War Kulturvermittlung über mehr als hundert Jahre hinweg in erster Linie ein Praxisfeld, gewinnen seit etwa fünfzehn Jahren auch Forschung und Theoriebildung an Relevanz. Darauf verweist im deutschsprachigen Raum, neben einem raschen Zuwachs an Graduiertenkollegs und Publikationen, die Entstehung von Forschungsinstituten an Hochschulen, wie dem Institute for Art Education (IAE) an der Zürcher Hochschule der Künste, oder von privaten Einrichtungen der Kulturvermittlung, die Forschung betreiben, wie zum Beispiel  Educult in Wien. In den letzten Jahren wurden in der Schweiz mit dem Art Education Research Network und in Deutschland mit dem Netzwerk  Forschung Kulturelle Bildung Plattformen für Akteur_innen und Institutionen gegründet, die in diesem Forschungsbereich tätig sind. Im französischen Sprachraum wird unter anderem im Rahmen des Masterprogramms Recherche Histoire, esthétique et sociologie de médiation culturelle am Departement  Médiation Culturelle der Université Sorbonne Nouvelle - Paris 3 Forschung zur Kulturvermittlung betrieben.

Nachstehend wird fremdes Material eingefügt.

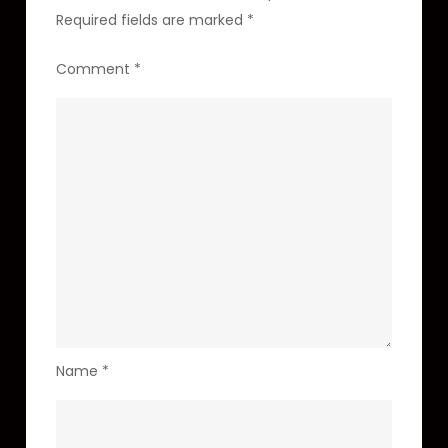
Required fields are marked
*
Comment
*
Name
*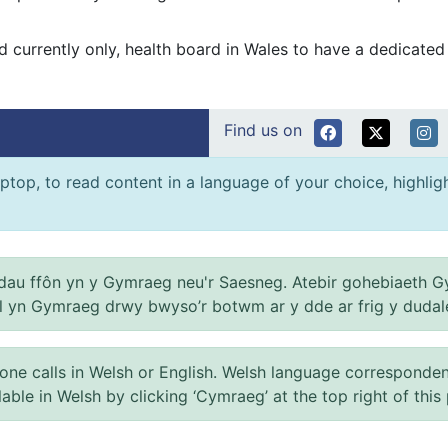
 and currently only, health board in Wales to have a dedicate
Find us on
ptop, to read content in a language of your choice, highlight
au ffôn yn y Gymraeg neu'r Saesneg. Atebir gohebiaeth G
el yn Gymraeg drwy bwyso’r botwm ar y dde ar frig y dudal
 calls in Welsh or English. Welsh language correspondence 
ilable in Welsh by clicking ‘Cymraeg’ at the top right of this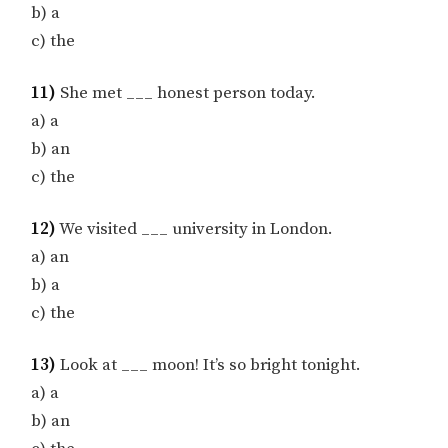
b) a
c) the
11)
She met ___ honest person today.
a) a
b) an
c) the
12)
We visited ___ university in London.
a) an
b) a
c) the
13)
Look at ___ moon! It’s so bright tonight.
a) a
b) an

Bislang ist ein grosser Teil der Forschung in der Kulturvermittlung evaluativer Natur. Er zielt wesentlich auf den Nachweis von Wirkungen der Kulturvermittlung auf die Teilnehmenden ab (vergleiche hierzu z.B. die Forschung zu Transfereffekten im Projekt  Jedem Kind ein Instrument (Rittelmeyer 2010). Wie unter anderem in «6. Warum (keine) Kulturver­mittlung?» dargestellt, ist die Motivation zur Förderung und Initiierung von Kulturvermittlung stark von der Hoffnung auf nicht kunstbezogene Transfereffekte (wie gesteigerte individuelle Leistungsbereitschaft oder soziale Kohäsion) geleitet. Forschung wird damit beauftragt, die Belege für solche Transfereffekte zu erbringen. Sie befindet sich dabei in einem Dilemma: Einerseits muss Forschung, wenn sie den Namen verdienen will, ergebnisoffen sein. Andererseits hängt die weitere Existenz der auftraggebenden Institution möglicherweise von der Erbringung eines Wirkungsbeweises ab. Das Spannungsverhältnis zeigt sich deutlich in der Debatte über die Gültigkeit der Ergebnisse von unter diesen Vorzeichen durchgeführten  Studien.

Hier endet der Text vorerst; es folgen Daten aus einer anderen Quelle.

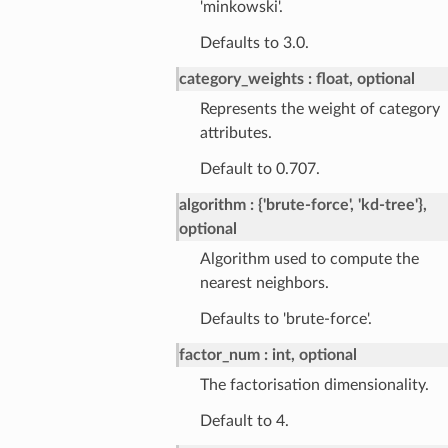
'minkowski'.
Defaults to 3.0.
category_weights
float, optional
Represents the weight of category
attributes.
Default to 0.707.
algorithm
{'brute-force', 'kd-tree'},
optional
Algorithm used to compute the
nearest neighbors.
Defaults to 'brute-force'.
factor_num
int, optional
The factorisation dimensionality.
Default to 4.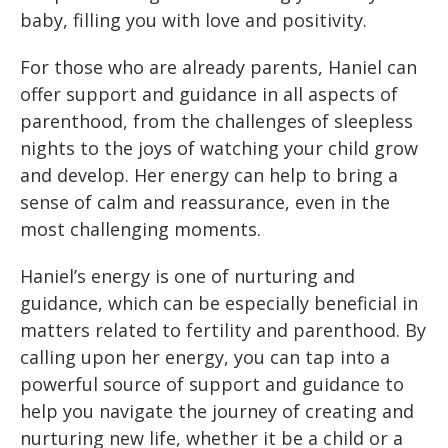
baby, filling you with love and positivity.
For those who are already parents, Haniel can
offer support and guidance in all aspects of
parenthood, from the challenges of sleepless
nights to the joys of watching your child grow
and develop. Her energy can help to bring a
sense of calm and reassurance, even in the
most challenging moments.
Haniel’s energy is one of nurturing and
guidance, which can be especially beneficial in
matters related to fertility and parenthood. By
calling upon her energy, you can tap into a
powerful source of support and guidance to
help you navigate the journey of creating and
nurturing new life, whether it be a child or a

Es gibt jedoch auch zunehmend Forschungen, die sich jenseits der Wirkungsforschung verorten und sie kritisch hinterfragen. Zum Beispiel gibt es Studien, die Vorstellungen davon, was eine positive Wirkung überhaupt sei, bei den verschiedenen Akteur_innen herausarbeiten und ihre Hintergründe analysieren. Oder solche, die Effekte einer Förderpolitik untersuchen, welche vor allem auf Transfereffekte zielt ( Hoogen 2010). Wieder andere Studien setzen sich analytisch mit Schlüsselbegriffen der Kulturvermittlung, wie zum Beispiel «Partizipation», auseinander ( Hope 2011).

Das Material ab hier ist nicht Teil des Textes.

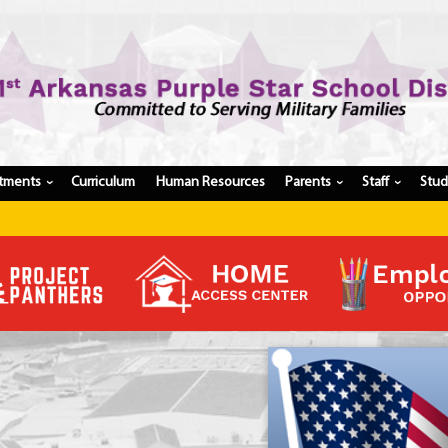
tments
Curriculum
Human Resources
Parents
Staff
Stu
›
›
›
Register My Student
Update Student Information
Apply For A Job
Apply For School Choice
Substitute
Be A Hallway Hero
Scholarship Application
Check My Student's Grades
CHS Transcript Request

Ein wichtiger methodischer Zugang ist die Praxisforschung, bei der es darum geht, Kulturvermittlung auf der Basis von Theorie und durch gemeinsam mit den Praktiker_innen geleistete Analysen weiterzuentwickeln (vgl. hierfür das Projekt «Kunstvermittlung in Transformation», das von 2009 bis 2011 als Kooperation von vier Schweizer Kunsthochschulen und fünf Museen stattfand (Settele 2012)). Auch Wissenschaftsrichtungen mit anderen Kerngebieten widmen sich bisweilen der Forschung zur Kulturvermittlung. Dazu gehören (unter anderem und oft in Kombination) bildungshistorische, fachdidaktische, neurowissenschaftliche, begriffstheoretisch-philosophische, künstlerische und soziologische Zugänge.